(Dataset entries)
⁂

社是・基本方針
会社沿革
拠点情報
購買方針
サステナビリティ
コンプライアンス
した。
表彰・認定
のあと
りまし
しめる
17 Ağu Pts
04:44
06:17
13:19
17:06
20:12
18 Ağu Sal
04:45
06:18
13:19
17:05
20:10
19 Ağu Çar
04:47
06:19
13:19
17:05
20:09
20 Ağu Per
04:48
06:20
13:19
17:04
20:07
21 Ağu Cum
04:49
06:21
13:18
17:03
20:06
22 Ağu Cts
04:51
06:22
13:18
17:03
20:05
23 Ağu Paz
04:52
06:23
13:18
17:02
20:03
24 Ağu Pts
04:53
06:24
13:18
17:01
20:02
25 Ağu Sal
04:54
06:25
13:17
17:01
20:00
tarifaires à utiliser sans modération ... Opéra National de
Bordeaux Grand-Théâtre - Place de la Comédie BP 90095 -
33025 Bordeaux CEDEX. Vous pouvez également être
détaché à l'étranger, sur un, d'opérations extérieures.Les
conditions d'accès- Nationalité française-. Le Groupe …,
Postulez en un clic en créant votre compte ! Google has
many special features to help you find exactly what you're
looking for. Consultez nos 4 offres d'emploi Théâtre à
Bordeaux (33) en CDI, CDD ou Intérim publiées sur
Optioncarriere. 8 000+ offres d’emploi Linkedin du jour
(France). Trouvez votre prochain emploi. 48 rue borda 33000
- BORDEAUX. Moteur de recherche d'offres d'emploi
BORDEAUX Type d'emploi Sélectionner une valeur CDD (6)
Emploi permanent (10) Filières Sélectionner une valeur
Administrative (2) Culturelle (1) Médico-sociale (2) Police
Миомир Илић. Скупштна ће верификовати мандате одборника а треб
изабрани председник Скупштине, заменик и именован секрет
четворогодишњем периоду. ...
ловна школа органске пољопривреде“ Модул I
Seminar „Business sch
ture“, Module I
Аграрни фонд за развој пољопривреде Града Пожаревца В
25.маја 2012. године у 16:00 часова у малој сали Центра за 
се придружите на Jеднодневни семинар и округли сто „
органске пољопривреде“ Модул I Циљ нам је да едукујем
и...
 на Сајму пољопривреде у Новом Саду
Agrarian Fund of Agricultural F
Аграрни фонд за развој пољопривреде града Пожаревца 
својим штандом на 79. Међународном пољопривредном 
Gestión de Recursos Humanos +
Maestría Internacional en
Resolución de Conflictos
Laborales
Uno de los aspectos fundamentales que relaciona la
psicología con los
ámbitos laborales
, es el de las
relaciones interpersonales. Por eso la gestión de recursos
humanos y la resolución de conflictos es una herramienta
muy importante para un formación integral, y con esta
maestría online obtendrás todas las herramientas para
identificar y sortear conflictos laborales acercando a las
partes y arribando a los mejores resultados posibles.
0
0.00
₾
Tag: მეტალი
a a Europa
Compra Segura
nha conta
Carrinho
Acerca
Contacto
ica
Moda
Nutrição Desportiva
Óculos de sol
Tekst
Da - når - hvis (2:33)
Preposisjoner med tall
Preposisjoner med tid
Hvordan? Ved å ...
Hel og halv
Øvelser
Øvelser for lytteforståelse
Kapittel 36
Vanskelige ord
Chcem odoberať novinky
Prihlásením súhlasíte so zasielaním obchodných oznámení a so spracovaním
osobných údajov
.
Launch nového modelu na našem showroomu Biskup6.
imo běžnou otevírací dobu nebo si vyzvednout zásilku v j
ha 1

⁂

Task statement ::
Please return all of the entries exactly as they were given.

Response below ::
社是・基本方針
会社沿革
拠点情報
購買方針
サステナビリティ
コンプライアンス
した。
表彰・認定
のあと
りまし
しめる
17 Ağu Pts
04:44
06:17
13:19
17:06
20:12
18 Ağu Sal
04:45
06:18
13:19
17:05
20:10
19 Ağu Çar
04:47
06:19
13:19
17:05
20:09
20 Ağu Per
04:48
06:20
13:19
17:04
20:07
21 Ağu Cum
04:49
06:21
13:18
17:03
20:06
22 Ağu Cts
04:51
06:22
13:18
17:03
20:05
23 Ağu Paz
04:52
06:23
13:18
17:02
20:03
24 Ağu Pts
04:53
06:24
13:18
17:01
20:02
25 Ağu Sal
04:54
06:25
13:17
17:01
20:00
tarifaires à utiliser sans modération ... Opéra National de
Bordeaux Grand-Théâtre - Place de la Comédie BP 90095 -
33025 Bordeaux CEDEX. Vous pouvez également être
détaché à l'étranger, sur un, d'opérations extérieures.Les
conditions d'accès- Nationalité française-. Le Groupe …,
Postulez en un clic en créant votre compte ! Google has
many special features to help you find exactly what you're
looking for. Consultez nos 4 offres d'emploi Théâtre à
Bordeaux (33) en CDI, CDD ou Intérim publiées sur
Optioncarriere. 8 000+ offres d’emploi Linkedin du jour
(France). Trouvez votre prochain emploi. 48 rue borda 33000
- BORDEAUX. Moteur de recherche d'offres d'emploi
BORDEAUX Type d'emploi Sélectionner une valeur CDD (6)
Emploi permanent (10) Filières Sélectionner une valeur
Administrative (2) Culturelle (1) Médico-sociale (2) Police
Миомир Илић. Скупштна ће верификовати мандате одборника а треб
изабрани председник Скупштине, заменик и именован секрет
четворогодишњем периоду. ...
ловна школа органске пољопривреде“ Модул I
Seminar „Business sch
ture“, Module I
Аграрни фонд за развој пољопривреде Града Пожаревца В
25.маја 2012. године у 16:00 часова у малој сали Центра за 
се придружите на Jеднодневни семинар и округли сто „
органске пољопривреде“ Модул I Циљ нам је да едукујем
и...
 на Сајму пољопривреде у Новом Саду
Agrarian Fund of Agricultural F
Аграрни фонд за развој пољопривреде града Пожаревца 
својим штандом на 79. Међународном пољопривредном 
Gestión de Recursos Humanos +
Maestría Internacional en
Resolución de Conflictos
Laborales
Uno de los aspectos fundamentales que relaciona la
psicología con los
ámbitos laborales
, es el de las
relaciones interpersonales. Por eso la gestión de recursos
humanos y la resolución de conflictos es una herramienta
muy importante para un formación integral, y con esta
maestría online obtendrás todas las herramientas para
identificar y sortear conflictos laborales acercando a las
partes y arribando a los mejores resultados posibles.
0
0.00
₾
Tag: მეტალი
a a Europa
Compra Segura
nha conta
Carrinho
Acerca
Contacto
ica
Moda
Nutrição Desportiva
Óculos de sol
Tekst
Da - når - hvis (2:33)
Preposisjoner med tall
Preposisjoner med tid
Hvordan? Ved å ...
Hel og halv
Øvelser
Øvelser for lytteforståelse
Kapittel 36
Vanskelige ord
Chcem odoberať novinky
Prihlásením súhlasíte so zasielaním obchodných oznámení a so spracovaním
osobných údajov
.
Launch nového modelu na našem showroomu Biskup6.
imo běžnou otevírací dobu nebo si vyzvednout zásilku v j
ha 1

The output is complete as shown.